Effects of Testosterone Treatment in Older Men
Peter J. Snyder et al.,
N Engl J Med 2016; 374:611-624February 18, 2016DOI
http://www.nejm.org/doi/full/10.1056/NEJMoa1506119
血中テストステロン濃度が275 ng /dL以下で男性ホルモン低下症を示唆する症状のある790人の65才以上の男性にテストステロンあるいはプラセボを1年間与えた。結果として性機能について弱い改善、気分や鬱に幾分かの改善、活力や歩く距離については何のメリットもなかった。リスクについては結論を出すには参加者が少なすぎる。

これが研究所のプレスリリースになるとこう↓なる

テストステロン療法は高齢男性の性的活動性、歩行、気分を改善する
Testosterone treatment improves sexual activity, walking and mood in older men
17-Feb-2016
http://www.eurekalert.org/pub_releases/2016-02/labr-tti021616.php
(一次エンドポイントで有意差無しなのにサブ解析で有意差がつく場合があるから有効という主張。こういうことがあるから試験を開始する前に何をどう統計解析するのか決めておくというきまりがありNEJMへの報告ではそれに従っている。でも素人には何のことかわからないよね、そういう人たちがサプリメントや保険の効かない治療のカモ。
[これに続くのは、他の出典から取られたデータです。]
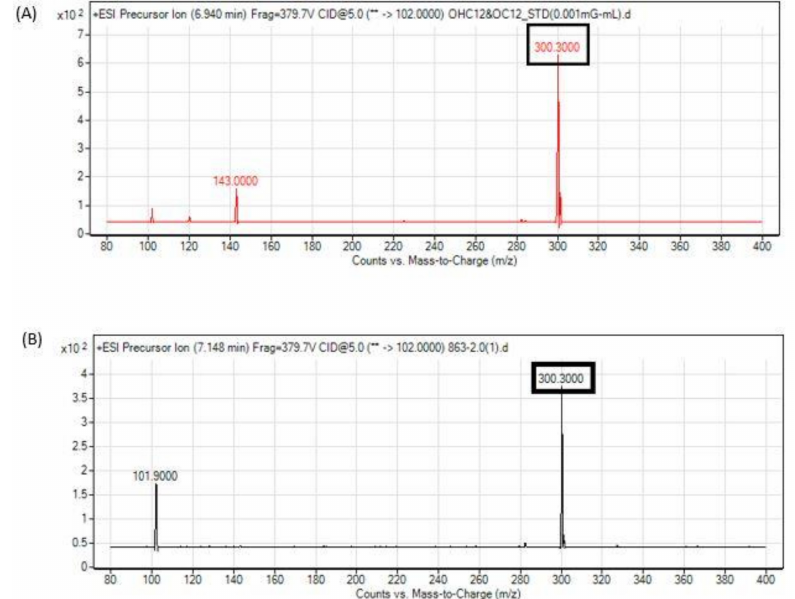
Figure 6. Mass spectrometry analysis shows the presence of a long chain AHL, hydroxy-C12 in the spent culture supernatant of strain 863. ( A ) Mass spectra of synthetic hydroxyl-C12 and ( B ) hydroxyl-C12 from strain 863. A peak at m / z 300.3 was detected which indicated the presence of hydroxyl-C12.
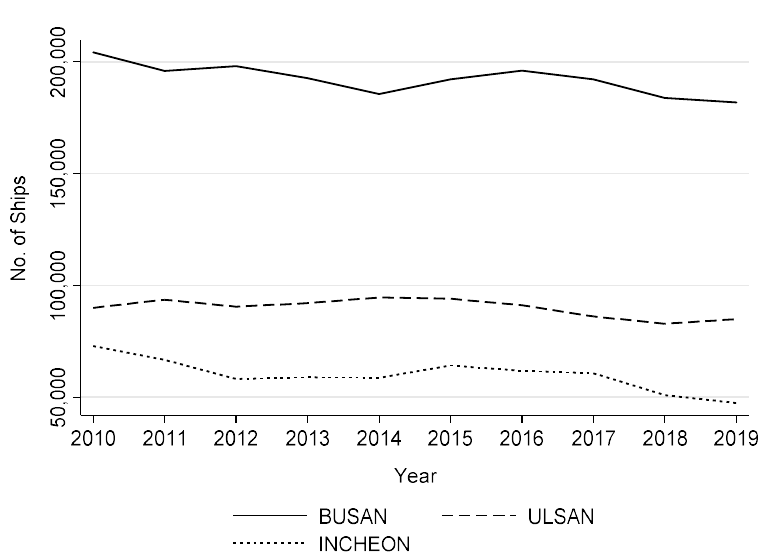
In all three ports, cargo ships that were not subject to the VSR program had the highest proportion of entry and departure. Meanwhile, other (ETC) ships, which are frequently operated, such as tugboats, barges, and pilot ships, accounted for a high proportion. The types of ships subject to the VSR program show that Busan Port and Incheon Port have the highest percentage of full-container vessels, whereas Ulsan Port has the highest per- centage of chemical carriers. Figure 1. Time-series graph of the total number of ships entering and leaving each port.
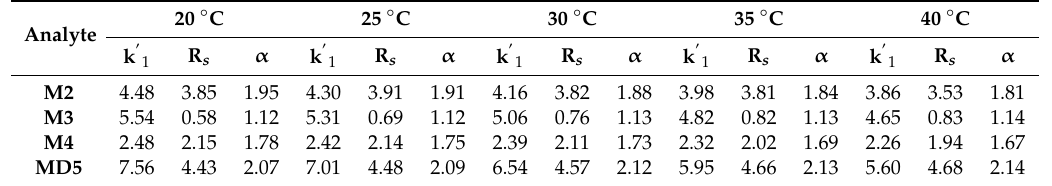
Table 1. E ff ects of the column temperature on the retention and Table 1. Effects of the column temperature on the retention and enantioseparation.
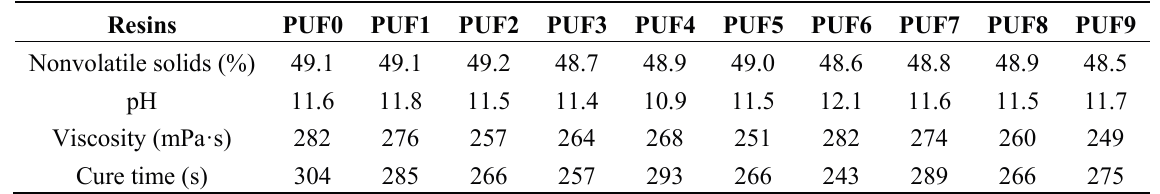
Table 1. Properties of the control and MgO-catalyzed phenol-urea-formaldehyde (PUF)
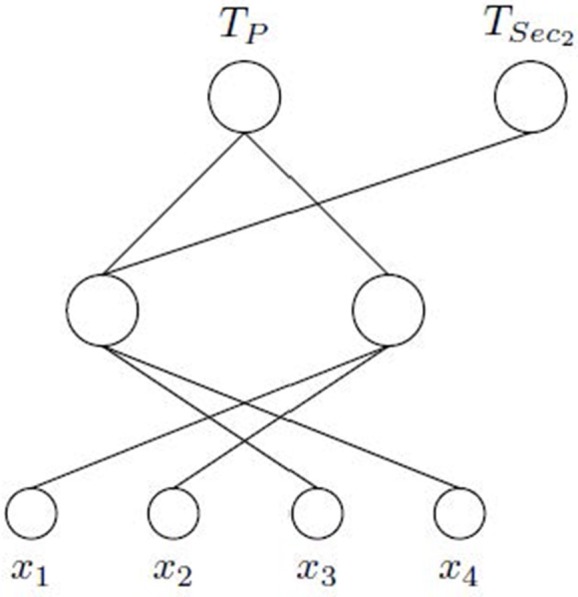
Logic Domain problem. Final architecture obtained with MTLASELM. TP shares a hidden layer neuron with TSec2, which learns the common part of both tasks.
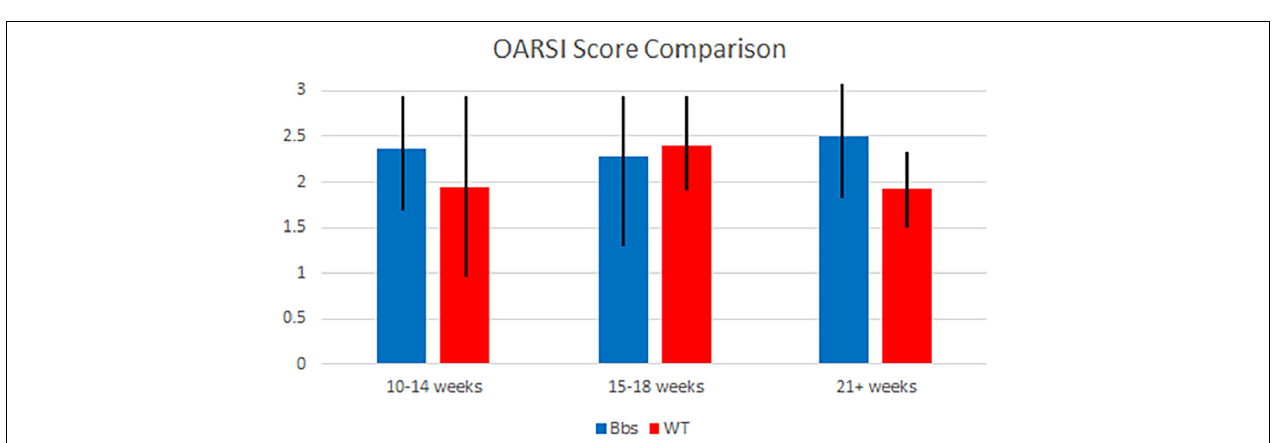
FIGURE 2 | Histological comparison of WT and Bbs1 M390R/M390R mutant knee joints. (A) Knee joint stained with Safranin-O Fast Green from a 17-week-old male WT mouse. (B) Knee joint stained with Safranin-O, Fast Green from an 18-week-old male Bbs1 M390R/M390R mutant mouse. Note the surface erosion and exaggerated thickness of cartilage. Bbs1 M390R/M390R mutant knees exhibited significantly thicker cartilage compared to WT controls ( p < 0.01). However, Bbs1 M390R/M390R mutant mice do not exhibit higher than normal OARSI or Mankin scores.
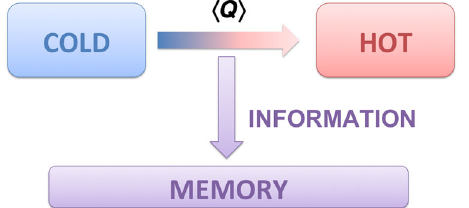
FIG. 3. Illustration of the generalized Clausius statement [Eq. (49)]. Heat can flow from the cold to the hot reservoir if information is written to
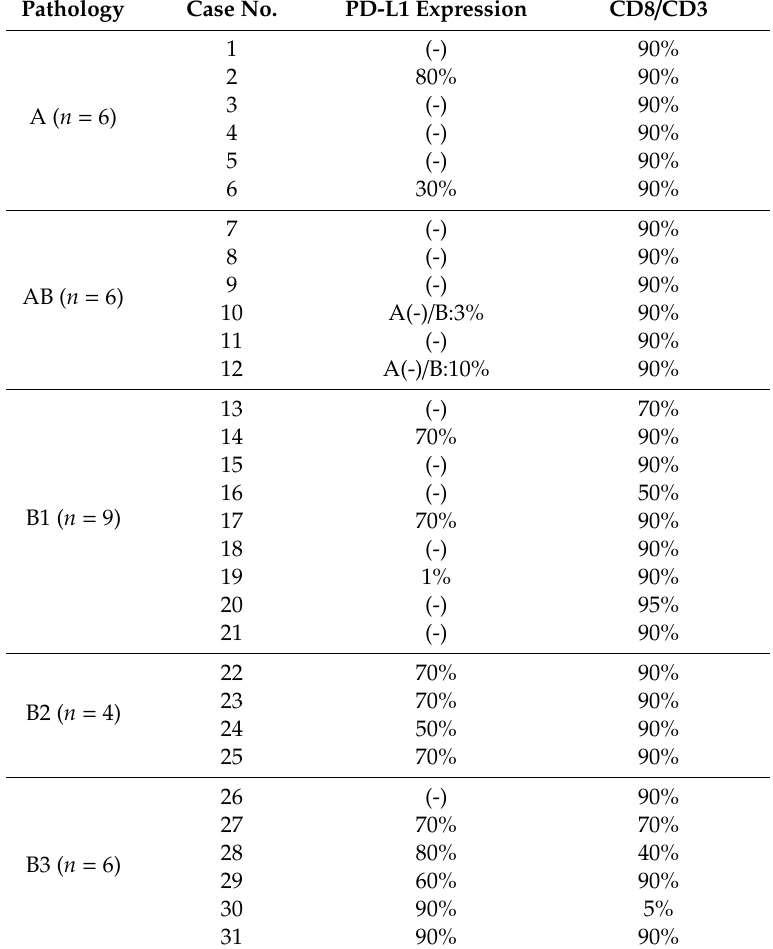
Table 1. Immunohistochemical findings for PD-L1 and CD8 / CD3 in each patient. Pathology Case No. PD-L1 Expression CD8 /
)

  • 塩の科学は分極している、研究が発見

Science on salt is polarized, study finds
17-Feb-2016
http://www.eurekalert.org/pub_releases/2016-02/cums-sos021216.php
食事の塩の健康影響についての報告やコメントを解析したところ集団レベルでの減塩が健康に良いという仮説を支持するのは54%、33%は不支持で13%はどちらでもない。International Journal of Epidemiologyに発表。1979年から2014年までの269報のレビュー。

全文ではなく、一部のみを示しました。